Plus500 became a major beneficiary of that development. Even though the firm’s CEO Asaf Elimelech resigned after four years of service in April 2020, Plus500 was still able to increase profits fourfold (from $189.3 million pre-tax in 2019 to $523.3 million in 2020).
Today, more than 500 people are employed by Plus500 which operates offices in various locations, including Israel as well as the United States.
How Does Plus500 Make Money?
Plus500 makes money via spreads, overnight fees, currency conversion fees, as well as inactivity fees.
Let’s take a closer look at each of these in the section below.
Spread
The majority of the income that Plus500 generates comes from the spread that it applies to its customers’ trades.
A spread is essentially the difference between the bid (sell price) and ask (buy price) for any given financial asset the user trades in.
For instance, if the user buys a CFD share for $10, then Plus500 may end up charging the user $10.02 – the difference, namely $0.02, is where the company turns a profit.
Plus500 derives those prices from various third-party market data providers as well as exchanges.
It has to furthermore be emphasized that Plus500 turns a profit whenever a user ends up losing money on a trade.
For example, a trader can purchase a CFD, speculating that the price of Tesla shares will rise. If the price ends up falling, the trader will have to pay the difference between the price when he opened and closed his or her position (hence the name contract for difference).
On the other hand, Plus500 will have to compensate the trader should his or her bet be correct. Interestingly enough, the company has lost money from customer traders for the past few years.
In all likeliness, that figure is driven by a small number of highly sophisticated traders while the vast majority on the platform still ends up losing money.
Overnight Fees
Like many other CFD trading platforms, Plus500 charges an overnight fee to allow users to maintain their contracts/positions.
The overnight fee is a quasi-interest payment on the leverage that traders take on. With CFDs, traders pay an overnight fee whenever they hold a buy (long) position overnight.
The overnight fee that a user ends up paying is dependent on a variety of factors, including the trade’s size, the day’s closing rate, and more.
Currency Conversion Fees
Another fee that Plus500 applies is the so-called currency conversion fee. These fees are charged whenever a user trades in a currency that is different from the one registered in his or her account.
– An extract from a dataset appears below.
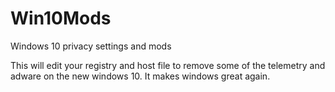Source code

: # Win10Mods
Windows 10 privacy settings and mods

This will edit your registry and host file to remove some of the telemetry and adware on the new windows 10. It makes windows great again.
Currency conversion fees can be as high as 0.7 percent of the trade’s realized net profit and loss. Percentage points vary depending on the currency they’re being exchanged in.
Inactivity Fees
Lastly, Plus500 applies an inactivity fee of up to $10 per month for accounts that have not been active for the past three months.
Inactivity fees are charged once per month once the three-month threshold is reached. Consequently, the fee is nullified once the user logs in again.
The fee is applied to the user’s existing account balance, meaning it won’t be deducted from his or her bank account or credit card.
Plus500 Funding, Revenue & Valuation
According to Crunchbase, Plus500 has raised a total of $152 million in one post-IPO equity funding round.
On top of that, the company had raised another $75 million when it went public on the London Stock Exchange back in July 2013.
Plus500’s market capitalization is currently at around $1.35 billion. For the fiscal year 2020, Plus500 generated revenues of $872.5 million, up more than twice from the year prior ($354.5 million).